● Work instructions
Could you copy out the listing below with every "Air Shocks" swapped for "Air Struts", keeping everything else unchanged and leaving the pictures out?

● Entries supplied
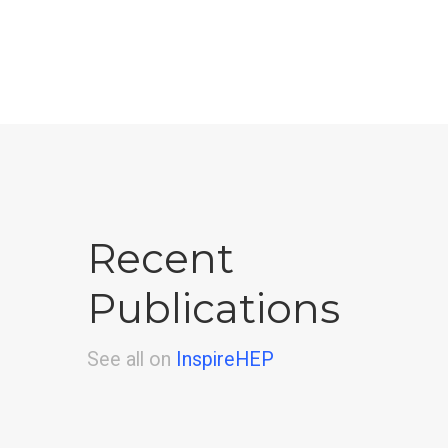
Recent
Publications
See all on
InspireHEP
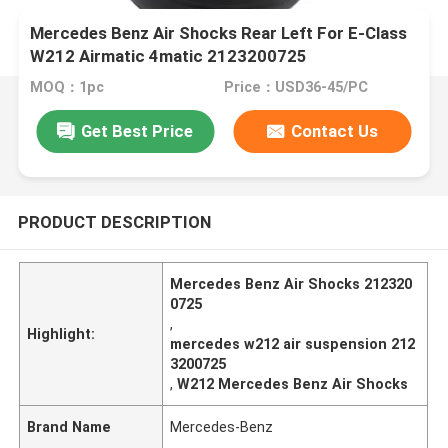
Mercedes Benz Air Shocks Rear Left For E-Class
W212 Airmatic 4matic 2123200725
MOQ：1pc
Price：USD36-45/PC
Get Best Price
Contact Us
PRODUCT DESCRIPTION
Mercedes Benz Air Shocks 212320
0725
,
Highlight:
mercedes w212 air suspension 212
3200725
,
W212 Mercedes Benz Air Shocks
Brand Name
Mercedes-Benz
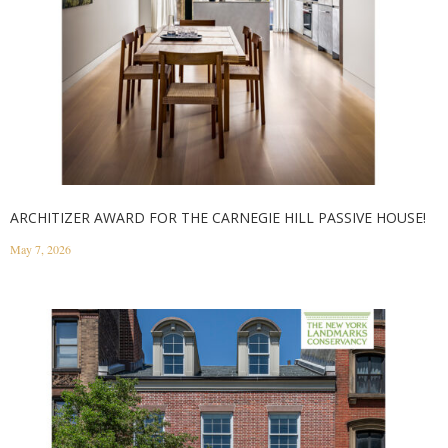
ARCHITIZER AWARD FOR THE CARNEGIE HILL PASSIVE HOUSE!
May 7, 2026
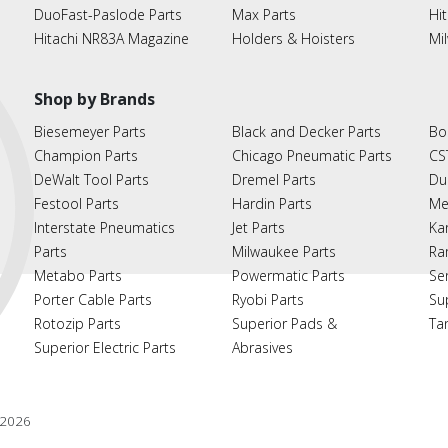
DuoFast-Paslode Parts
Max Parts
Hit
Hitachi NR83A Magazine
Holders & Hoisters
Mi
Shop by Brands
Biesemeyer Parts
Black and Decker Parts
Bo
Champion Parts
Chicago Pneumatic Parts
CS
DeWalt Tool Parts
Dremel Parts
Du
Festool Parts
Hardin Parts
Me
Interstate Pneumatics
Jet Parts
Ka
Parts
Milwaukee Parts
Ra
Metabo Parts
Powermatic Parts
Se
Porter Cable Parts
Ryobi Parts
Su
Rotozip Parts
Superior Pads &
Ta
Superior Electric Parts
Abrasives
2026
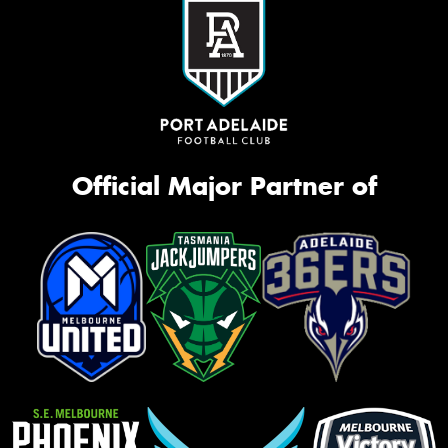
Official Major Partner of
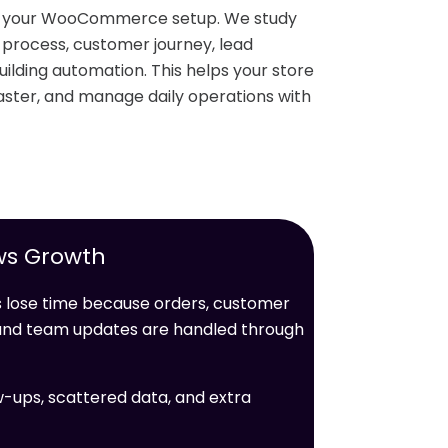
nd your WooCommerce setup. We study
r process, customer journey, lead
ilding automation. This helps your store
ster, and manage daily operations with
ws Growth
ose time because orders, customer
, and team updates are handled through
w-ups, scattered data, and extra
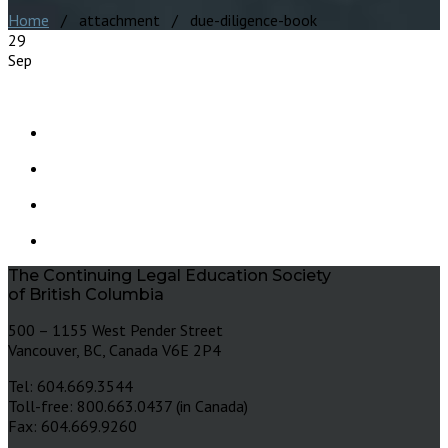
Home
/ attachment / due-diligence-book
29
Sep
The Continuing Legal Education Society
of British Columbia
500 – 1155 West Pender Street
Vancouver, BC, Canada V6E 2P4
Tel: 604.669.3544
Toll-free: 800.663.0437 (in Canada)
Fax: 604.669.9260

● Response to the exercise
Recent
Publications
See all on
InspireHEP
Mercedes Benz Air Struts Rear Left For E-Class
W212 Airmatic 4matic 2123200725
MOQ：1pc
Price：USD36-45/PC
Get Best Price
Contact Us
PRODUCT DESCRIPTION
Mercedes Benz Air Struts 212320
0725
,
Highlight:
mercedes w212 air suspension 212
3200725
,
W212 Mercedes Benz Air Struts
Brand Name
Mercedes-Benz
ARCHITIZER AWARD FOR THE CARNEGIE HILL PASSIVE HOUSE!
May 7, 2026
DuoFast-Paslode Parts
Max Parts
Hit
Hitachi NR83A Magazine
Holders & Hoisters
Mi
Shop by Brands
Biesemeyer Parts
Black and Decker Parts
Bo
Champion Parts
Chicago Pneumatic Parts
CS
DeWalt Tool Parts
Dremel Parts
Du
Festool Parts
Hardin Parts
Me
Interstate Pneumatics
Jet Parts
Ka
Parts
Milwaukee Parts
Ra
Metabo Parts
Powermatic Parts
Se
Porter Cable Parts
Ryobi Parts
Su
Rotozip Parts
Superior Pads &
Ta
Superior Electric Parts
Abrasives
2026
Official Major Partner of
nd your WooCommerce setup. We study
r process, customer journey, lead
ilding automation. This helps your store
ster, and manage daily operations with
ws Growth
ose time because orders, customer
, and team updates are handled through
w-ups, scattered data, and extra
Home
/ attachment / due-diligence-book
29
Sep
The Continuing Legal Education Society
of British Columbia
500 – 1155 West Pender Street
Vancouver, BC, Canada V6E 2P4
Tel: 604.669.3544
Toll-free: 800.663.0437 (in Canada)
Fax: 604.669.9260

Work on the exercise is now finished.